En vigueur depuis juillet 2016, la loi interdisant la fabrication, l’importation, l’exportation, la commercialisation et l’utilisation de sacs plastiques montre aujourd’hui des limites au niveau de son application. Une situation qui interpelle Mohammed Abdennabaoui, chef du Parquet, qui appelle les « magistrats debout » à resserrer l’étau sur les contrevenants.
Dans une note rédigée le 5 septembre, le président du ministère public pointe « la lenteur, ces derniers temps », au niveau de la mise en marche de l’action publique, notamment pour ce qui est des « investigations, de la préparation des dossiers et des renvois au tribunal ». Des démarches que les procureurs devront diligenter avec plus de « célérité », selon la circulaire.
Dépositaire de la force publique, le ministère public doit également prêter main forte aux autorités administratives (agents et organismes assermentés) chargées de la recherche et de la constatation de ces cas de délinquance.
Dans la pratique judiciaire, l’apparente indulgence impacte directement les cas de récidive, qui connaissent une augmentation à en croire le chef du Parquet.
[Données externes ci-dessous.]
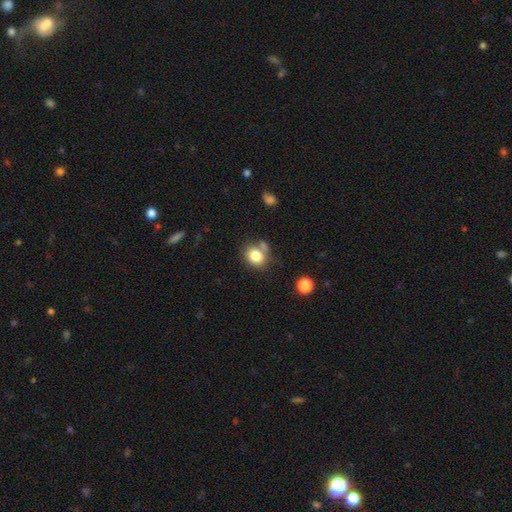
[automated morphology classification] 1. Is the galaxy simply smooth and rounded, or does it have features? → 82% smooth, 10% star or artifact, 8% featured or disk.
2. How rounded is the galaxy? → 60% round, 39% in between, 1% cigar-shaped.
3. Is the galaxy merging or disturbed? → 61% none, 19% merger, 15% minor disturbance, 5% major disturbance.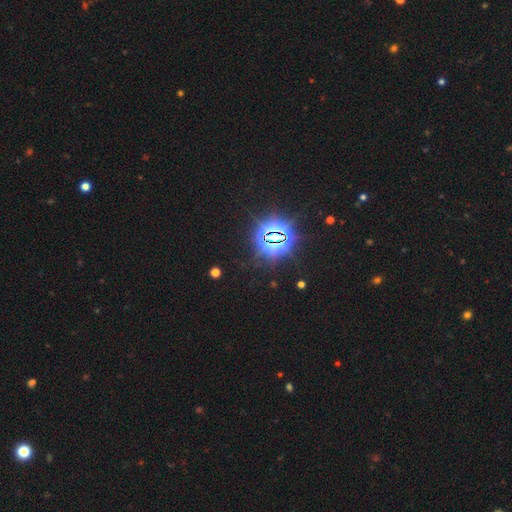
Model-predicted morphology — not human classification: Smooth or featured? star or artifact (83%)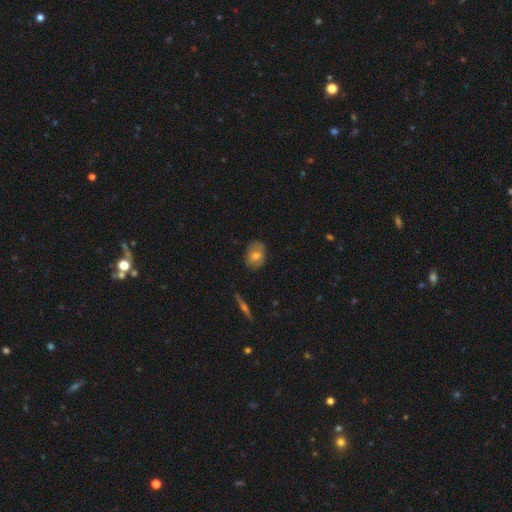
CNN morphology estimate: A smooth galaxy with no disk features (65%) that is in between round and cigar-shaped (59%).

Vote fractions:
- Smooth or featured? smooth: 65% / featured or disk: 26% / star or artifact: 9%
- How rounded? in between: 59% / round: 40% / cigar-shaped: 2%
- Merging? none: 79% / minor disturbance: 16% / major disturbance: 3% / merger: 1%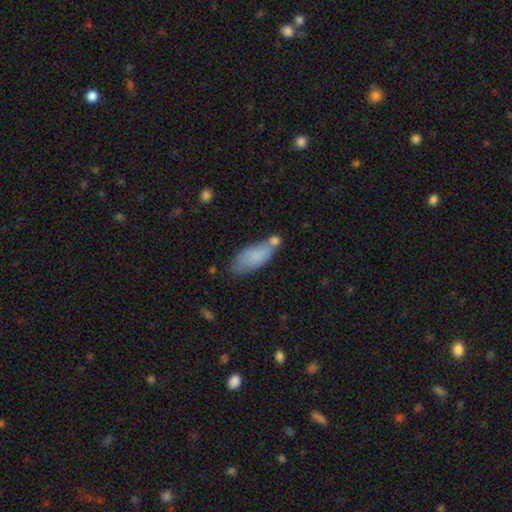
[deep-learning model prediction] Smooth or featured? smooth (81%)
How rounded? in between (77%)
Merging? none (45%)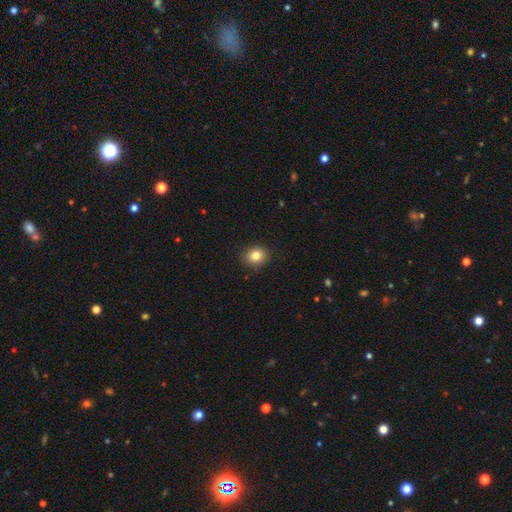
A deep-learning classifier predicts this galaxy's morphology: Smooth or featured? smooth (82%)
How rounded? round (76%)
Merging? none (88%)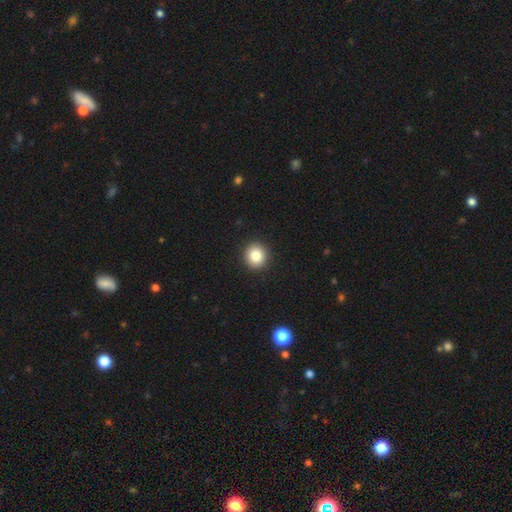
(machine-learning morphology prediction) A smooth galaxy with no disk features (85%) that is round (88%). Merging: none (93%).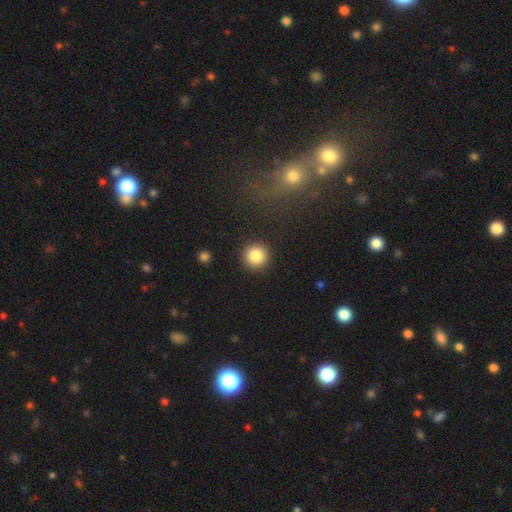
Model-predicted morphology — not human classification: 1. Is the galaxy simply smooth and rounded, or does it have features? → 85% smooth, 10% star or artifact, 5% featured or disk.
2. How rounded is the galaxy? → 94% round, 5% in between, 1% cigar-shaped.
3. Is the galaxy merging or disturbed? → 91% none, 6% minor disturbance, 2% major disturbance, 1% merger.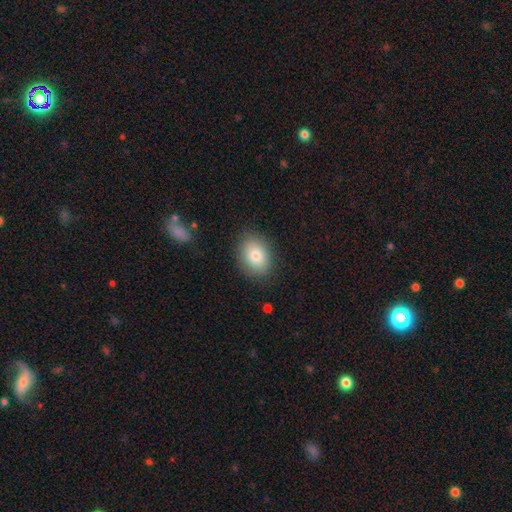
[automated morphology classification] Overall: smooth (81%). How rounded: in between (60%; round 39%). Merging: none (85%).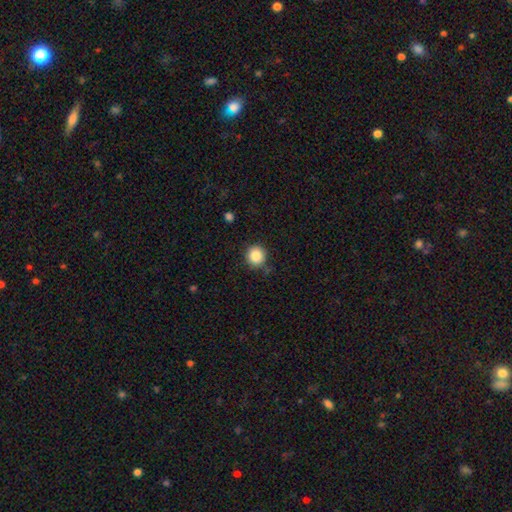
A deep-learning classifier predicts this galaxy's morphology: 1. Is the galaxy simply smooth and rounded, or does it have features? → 87% smooth, 9% star or artifact, 4% featured or disk.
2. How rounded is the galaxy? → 93% round, 6% in between, 1% cigar-shaped.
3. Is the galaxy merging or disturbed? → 84% none, 11% minor disturbance, 3% major disturbance, 2% merger.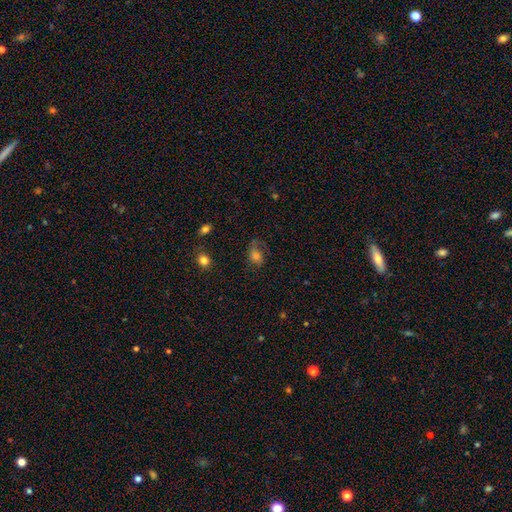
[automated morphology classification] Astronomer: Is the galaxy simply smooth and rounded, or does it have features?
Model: smooth — 56%.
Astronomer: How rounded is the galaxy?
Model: in between — 68%.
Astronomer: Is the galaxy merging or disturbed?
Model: none — 47% (runner-up: minor disturbance, 25%).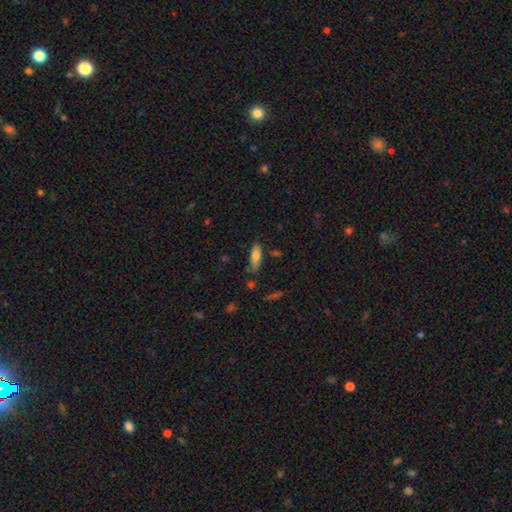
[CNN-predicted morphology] This is likely a smooth galaxy (76%). How rounded: likely in between (69%). Merging: likely none (68%).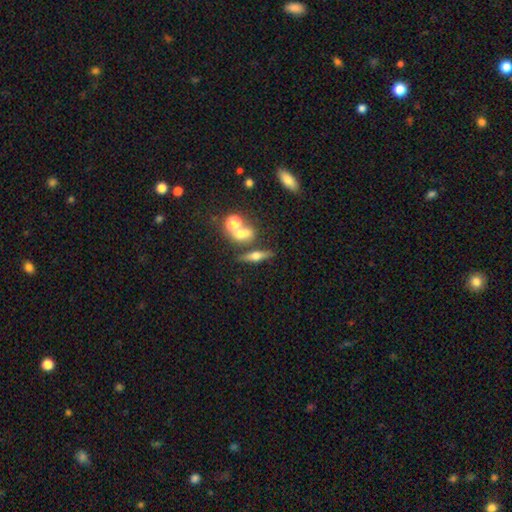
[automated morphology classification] smooth-or-featured: featured or disk: 50% | smooth: 37% | star or artifact: 13%
  disk-edge-on: yes: 86% | no: 14%
  merging: none: 66% | merger: 19% | minor disturbance: 11% | major disturbance: 5%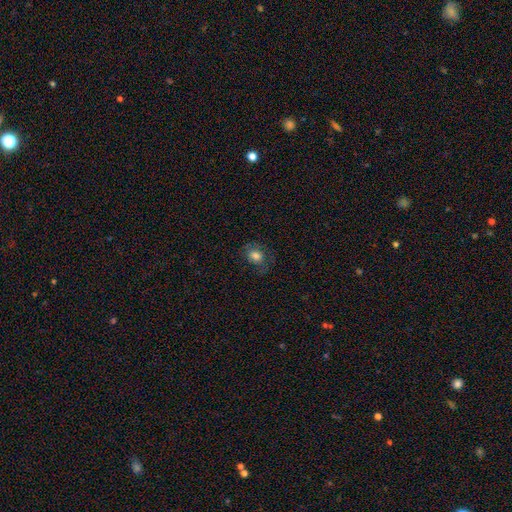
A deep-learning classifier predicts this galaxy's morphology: smooth 73%, featured or disk 15%, star or artifact 12%. Down the decision tree: how rounded — in between (59%); merging — none (69%).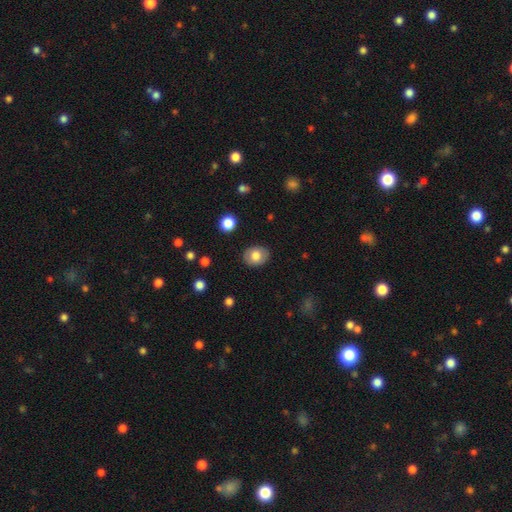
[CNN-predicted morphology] Smooth or featured: smooth — 77% (featured or disk — 16%)
How rounded: in between — 54% (round — 45%)
Merging: none — 87% (minor disturbance — 9%)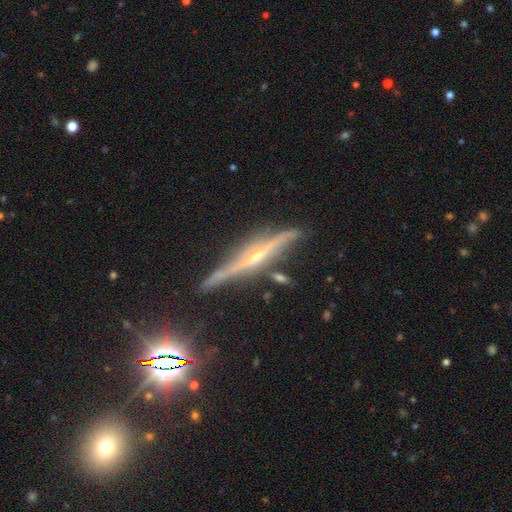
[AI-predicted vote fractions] Smooth or featured? Predicted: featured or disk (p=0.81). Edge-on disk? Predicted: yes (p=0.96). Edge-on bulge? Predicted: rounded (p=0.72). Merging? Predicted: none (p=0.80).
Un constat qui remet en question l’efficacité du dispositif, dont le volet pénal n’a pas permis – pour l’heure, d’atteindre un de ses objectifs essentiels: la dissuasion. Sur le papier, les sanctions peuvent atteindre jusqu’à 1 MDH d’amende pour les cas de fabrication, sachant que la récidive entraîne le doublement des peines.
Pour les procureurs, il s’agira donc de « multiplier les efforts afin de rendre effectives les dispositions répressives » de la loi. Ce qui passe par des réquisitoires moins complaisants. L’accusation doit systématiquement « signaler les cas de récidive » et « requérir des peines proportionnelles à la gravité des faits ». Et toutes ses réquisitions doivent être accompagnées d’éléments justifiant l’application de peines accessoires: confiscation des outils, machines et objets utilisées dans la commission des infractions seront de mise, au même titre que la fermeture des lieux ayant abrité l’infraction.
Par ailleurs, M. Abdennabaoui encourage les procureurs à « faire appel contre les décisions de justice quand les condamnations ne sont pas proportionnelles à la gravité des faits commis, ou bien ne prennent pas en considération l’état de récidive ».
Le chef du Parquet semble prêter au sujet une importance primordiale. Les procureurs sont tenus de lui transmettre des rapports « mensuels » sur les procès verbaux qu’ils seront amenés à traiter, tout en précisant la nature des infractions commises ainsi que les quantités des produits saisis. Des rapports spéciaux devront être dressés au sujet d’affaires jugées « importantes ».